■ **WORK TO BE COMPLETED**
Write out every line of the data below as a numbered list, skipping any blank lines.

*** MATERIAL SHOWN Section Begins ***

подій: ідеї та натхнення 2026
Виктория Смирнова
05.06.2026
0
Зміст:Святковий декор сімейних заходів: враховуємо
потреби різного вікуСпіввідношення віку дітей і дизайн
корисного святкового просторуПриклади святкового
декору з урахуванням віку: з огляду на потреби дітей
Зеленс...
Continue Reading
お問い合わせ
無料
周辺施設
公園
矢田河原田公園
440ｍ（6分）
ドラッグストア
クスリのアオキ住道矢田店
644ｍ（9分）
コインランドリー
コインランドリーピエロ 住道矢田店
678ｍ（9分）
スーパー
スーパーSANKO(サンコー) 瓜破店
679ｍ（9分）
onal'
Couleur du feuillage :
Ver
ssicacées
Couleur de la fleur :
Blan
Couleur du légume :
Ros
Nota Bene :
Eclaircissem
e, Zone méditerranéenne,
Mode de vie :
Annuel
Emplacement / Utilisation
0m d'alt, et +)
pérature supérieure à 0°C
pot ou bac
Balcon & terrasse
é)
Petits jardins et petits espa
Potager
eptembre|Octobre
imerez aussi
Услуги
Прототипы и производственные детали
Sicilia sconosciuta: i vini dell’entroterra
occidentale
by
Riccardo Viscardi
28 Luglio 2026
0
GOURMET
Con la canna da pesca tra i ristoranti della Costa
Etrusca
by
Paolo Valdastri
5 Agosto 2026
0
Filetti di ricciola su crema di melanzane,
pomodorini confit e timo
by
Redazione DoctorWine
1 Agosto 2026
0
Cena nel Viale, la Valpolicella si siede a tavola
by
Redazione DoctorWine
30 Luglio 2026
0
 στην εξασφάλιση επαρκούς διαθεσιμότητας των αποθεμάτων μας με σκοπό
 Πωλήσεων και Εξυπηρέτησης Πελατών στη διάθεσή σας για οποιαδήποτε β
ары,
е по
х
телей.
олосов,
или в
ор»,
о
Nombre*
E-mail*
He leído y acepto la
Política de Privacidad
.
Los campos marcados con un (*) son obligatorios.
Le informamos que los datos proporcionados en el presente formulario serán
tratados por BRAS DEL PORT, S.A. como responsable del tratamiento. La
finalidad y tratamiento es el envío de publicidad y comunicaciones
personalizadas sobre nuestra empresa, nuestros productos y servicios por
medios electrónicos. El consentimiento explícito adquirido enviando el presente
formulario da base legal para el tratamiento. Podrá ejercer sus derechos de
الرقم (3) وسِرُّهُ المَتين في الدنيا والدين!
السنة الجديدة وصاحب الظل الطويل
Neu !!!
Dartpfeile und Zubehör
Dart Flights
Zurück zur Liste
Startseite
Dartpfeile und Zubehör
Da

*** MATERIAL SHOWN Section Ends ***

■ **EXERCISE RESPONSE**
1. подій: ідеї та натхнення 2026
2. Виктория Смирнова
3. 05.06.2026
4. 0
5. Зміст:Святковий декор сімейних заходів: враховуємо
6. потреби різного вікуСпіввідношення віку дітей і дизайн
7. корисного святкового просторуПриклади святкового
8. декору з урахуванням віку: з огляду на потреби дітей
9. Зеленс...
10. Continue Reading
11. お問い合わせ
12. 無料
13. 周辺施設
14. 公園
15. 矢田河原田公園
16. 440ｍ（6分）
17. ドラッグストア
18. クスリのアオキ住道矢田店
19. 644ｍ（9分）
20. コインランドリー
21. コインランドリーピエロ 住道矢田店
22. 678ｍ（9分）
23. スーパー
24. スーパーSANKO(サンコー) 瓜破店
25. 679ｍ（9分）
26. onal'
27. Couleur du feuillage :
28. Ver
29. ssicacées
30. Couleur de la fleur :
31. Blan
32. Couleur du légume :
33. Ros
34. Nota Bene :
35. Eclaircissem
36. e, Zone méditerranéenne,
37. Mode de vie :
38. Annuel
39. Emplacement / Utilisation
40. 0m d'alt, et +)
41. pérature supérieure à 0°C
42. pot ou bac
43. Balcon & terrasse
44. é)
45. Petits jardins et petits espa
46. Potager
47. eptembre|Octobre
48. imerez aussi
49. Услуги
50. Прототипы и производственные детали
51. Sicilia sconosciuta: i vini dell’entroterra
52. occidentale
53. by
54. Riccardo Viscardi
55. 28 Luglio 2026
56. 0
57. GOURMET
58. Con la canna da pesca tra i ristoranti della Costa
59. Etrusca
60. by
61. Paolo Valdastri
62. 5 Agosto 2026
63. 0
64. Filetti di ricciola su crema di melanzane,
65. pomodorini confit e timo
66. by
67. Redazione DoctorWine
68. 1 Agosto 2026
69. 0
70. Cena nel Viale, la Valpolicella si siede a tavola
71. by
72. Redazione DoctorWine
73. 30 Luglio 2026
74. 0
75.  στην εξασφάλιση επαρκούς διαθεσιμότητας των αποθεμάτων μας με σκοπό
76.  Πωλήσεων και Εξυπηρέτησης Πελατών στη διάθεσή σας για οποιαδήποτε β
77. ары,
78. е по
79. х
80. телей.
81. олосов,
82. или в
83. ор»,
84. о
85. Nombre*
86. E-mail*
87. He leído y acepto la
88. Política de Privacidad
89. .
90. Los campos marcados con un (*) son obligatorios.
91. Le informamos que los datos proporcionados en el presente formulario serán
92. tratados por BRAS DEL PORT, S.A. como responsable del tratamiento. La
93. finalidad y tratamiento es el envío de publicidad y comunicaciones
94. personalizadas sobre nuestra empresa, nuestros productos y servicios por
95. medios electrónicos. El consentimiento explícito adquirido enviando el presente
96. formulario da base legal para el tratamiento. Podrá ejercer sus derechos de
97. الرقم (3) وسِرُّهُ المَتين في الدنيا والدين!
98. السنة الجديدة وصاحب الظل الطويل
99. Neu !!!
100. Dartpfeile und Zubehör
101. Dart Flights
102. Zurück zur Liste
103. Startseite
104. Dartpfeile und Zubehör
105. Da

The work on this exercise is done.